Nous bravons le froid et le vent glacial pour nous promener dans le hameau, dont le principal attrait est la goélette Our Lady of Lourdes. Pendant plus de 20 ans (dans les années 30 et 40), elle a servi de navire de livraison pour les missions catholiques entre Tuk et la province voisine du Nunavut. On nous a également conseillé de déjeuner chez Grandma’s kitchen (le seul restaurant) afin de goûter à la cuisine locale. Cependant, on se retrouve devant des hot dogs, pizzas et burgers au prix exorbitant. Le seul met local : le beluga.

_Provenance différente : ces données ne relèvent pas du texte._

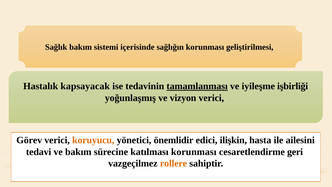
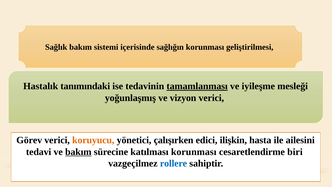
kapsayacak: kapsayacak -> tanımındaki
işbirliği: işbirliği -> mesleği
önemlidir: önemlidir -> çalışırken
bakım at (78, 152) underline: none -> present
geri: geri -> biri
rollere colour: orange -> blue
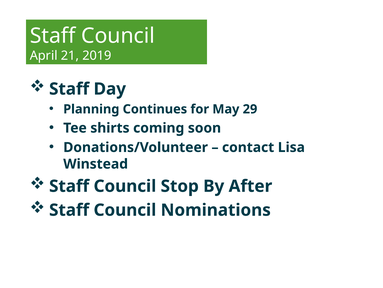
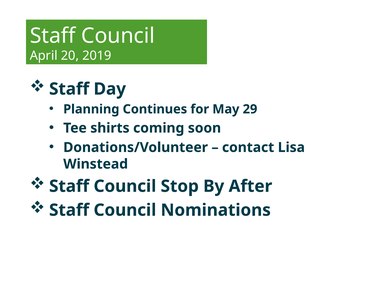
21: 21 -> 20
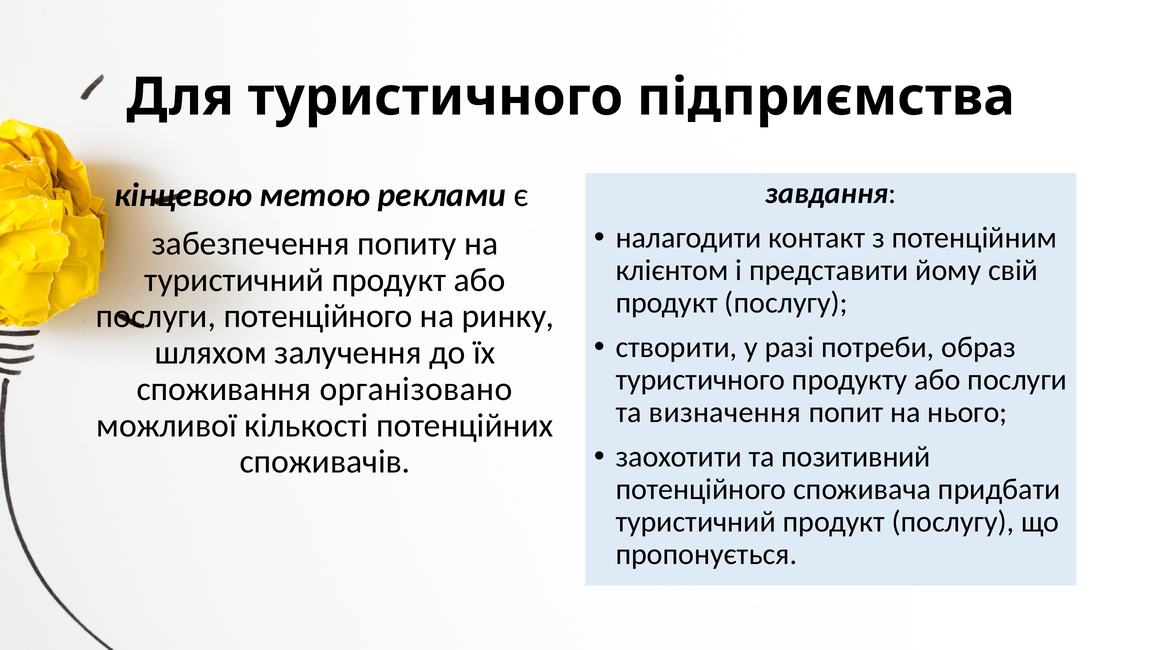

Cela nous fait trop mal au cœur de manger de la baleine, nous passons notre tour et préférons nous promener dans les ruelles pour nous imprégner de l’ambiance si authentique.
Impossible de repartir de Tuk sans avoir trempé la main dans l’océan arctique. On aurait bien aimé s’y baigner, mais vu le temps aujourd’hui, c’est l’hypothermie assurée !

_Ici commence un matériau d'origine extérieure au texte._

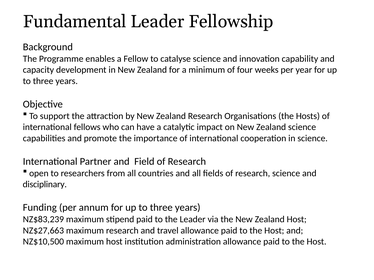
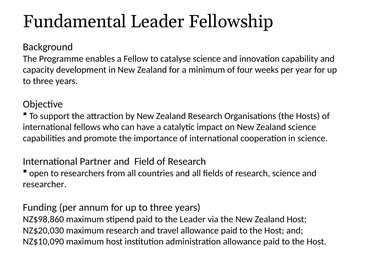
disciplinary: disciplinary -> researcher
NZ$83,239: NZ$83,239 -> NZ$98,860
NZ$27,663: NZ$27,663 -> NZ$20,030
NZ$10,500: NZ$10,500 -> NZ$10,090
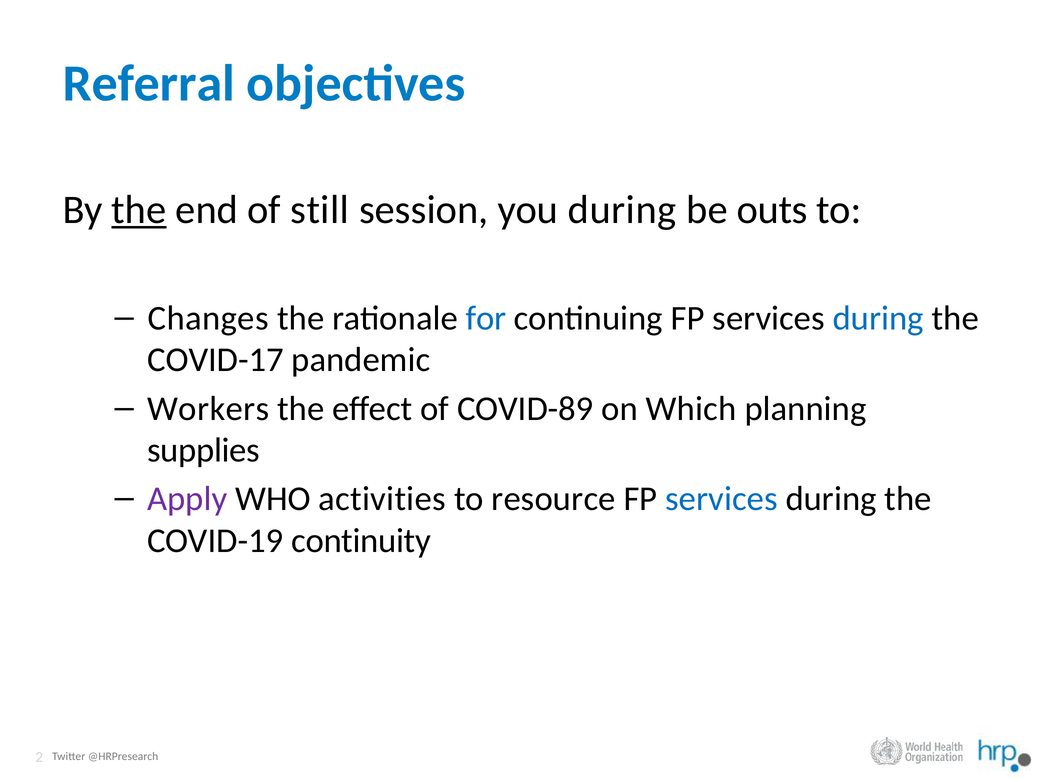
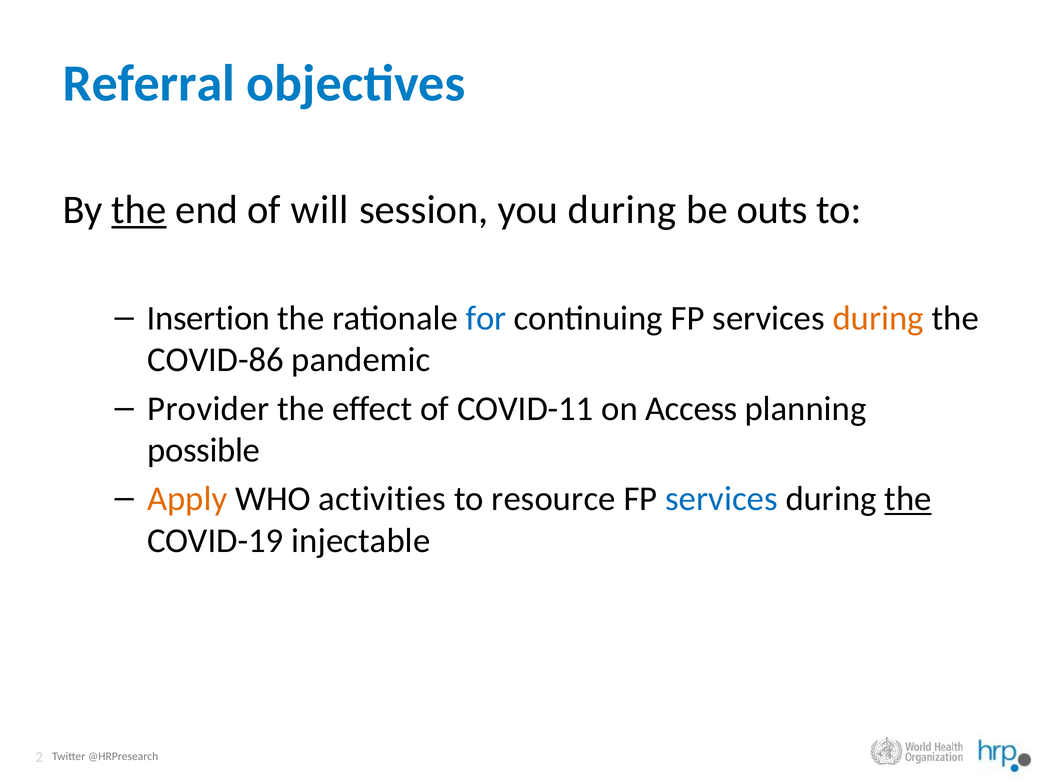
still: still -> will
Changes: Changes -> Insertion
during at (878, 318) colour: blue -> orange
COVID-17: COVID-17 -> COVID-86
Workers: Workers -> Provider
COVID-89: COVID-89 -> COVID-11
Which: Which -> Access
supplies: supplies -> possible
Apply colour: purple -> orange
the at (908, 499) underline: none -> present
continuity: continuity -> injectable
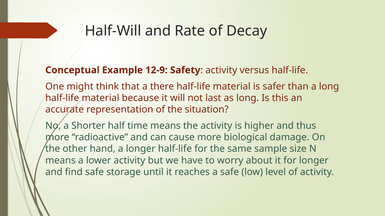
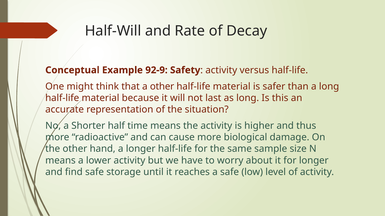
12-9: 12-9 -> 92-9
a there: there -> other
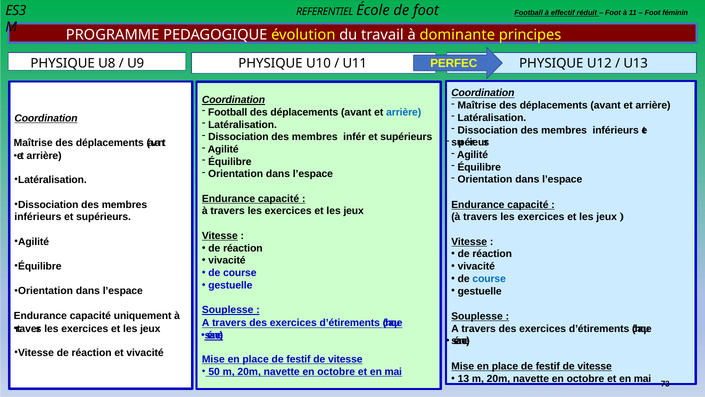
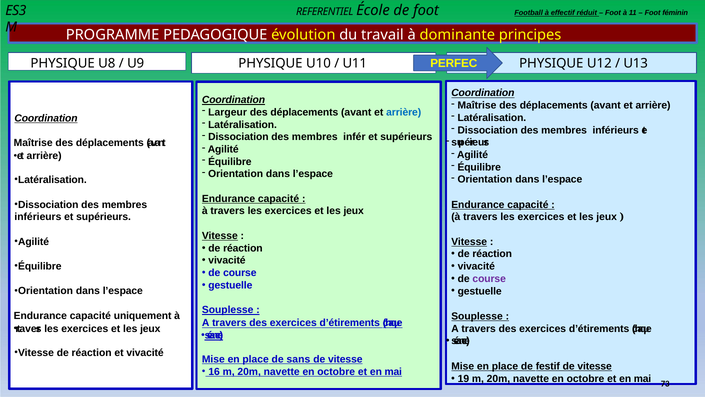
Football at (228, 112): Football -> Largeur
course at (489, 278) colour: blue -> purple
festif at (298, 359): festif -> sans
50: 50 -> 16
13: 13 -> 19
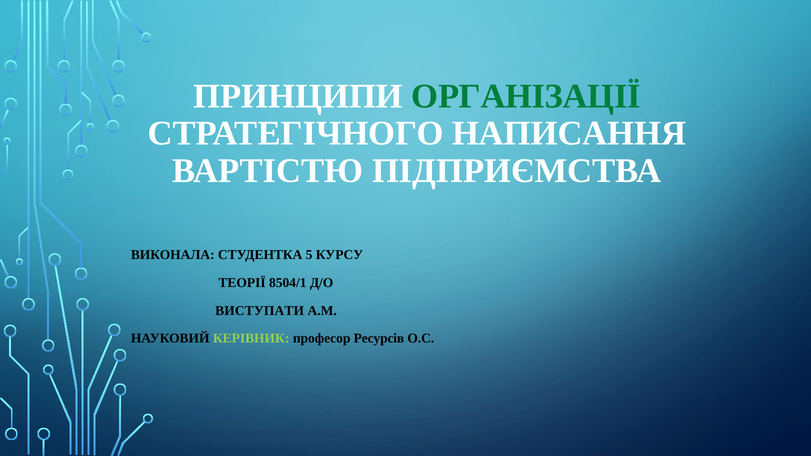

Nous quittons Tuk dans l’après-midi pour retourner à Inuvik, en espérant y trouver un peu de chaleur et moins de vent. Mais avant, un plein du Jeep s’impose, histoire de ne pas tomber en rade au milieu de nulle part ! Comme l’essence est hors de prix, nous vidons l’un de nos réservoirs.
C’est raté pour la chaleur, il fait tout aussi froid à Inuvik. D’ailleurs, le concert du soir, dans le cadre du festival, a été déplacé à l’intérieur, dans le stade de hockey. Nous assistons au concert d’un groupe local : les Beluga Boys.
Mercredi 13 juillet
Maintenant que nous avons atteint le bout du monde… il faut en revenir ! Une longue journée de route nous attend pour le trajet retour sur la Dempster Highway en Jeep. Brouillard, pluie, soleil, poussière, animaux, immensité sans limite et paysages époustouflants : nous enchaînons plus de 500 kms dans la journée, un bel exploit quand on sait que nous roulons en moyenne à 80 km/h. En fin de journée, un nuage noir se dresse à l’horizon. On sent qu’on va prendre une saucée ! Pire que ça : une véritable tempête de grêle s’abat sur nous ! Heureusement, en 5 minutes, c’est passé.
Pour notre dernière nuit sur la Dempster, nous bivouaquons dans un lit de rivière. Il fait frais et cette fraîcheur apporte un gros avantage : pas de moustiques (ou presque) !
Jeudi 14 juillet
Derniers kilomètres sur la Dempster Highway. Nous faisons une petite randonnée au parc de Tombstone pour nous dégourdir les jambes après ces quelques jours de route.
Fin d’une aventure ! Le chemin poussiéreux laisse soudain sa place à une route asphaltée. Wow ! Retour à la civilisation. On se croirait revenir d’un autre monde. Que d’émotions de savoir que ce périple, que nous attendions depuis si longtemps, se termine. Nous l’avons fait ! Nous avons parcouru la Dempster Highway en Jeep Wrangler dans son intégralité et avons mis le doigt dans l’océan arctique. Que du bonheur ! Nous sommes fiers, immensément heureux, et JP a besoin d’un bon bain ! 😆
Mission accomplie au Canada. Il est temps de passer à la suite de notre voyage, qui s’annonce tout aussi belle. Et elle se résume en un mot : Alaska.
1 commentaire
Fantastique ce périple au Bout du Monde !! Dommage pour ce temps froid avec du brouillard. J’aurais bien aimé une photo en maillot dans l’Océan Arctique !!!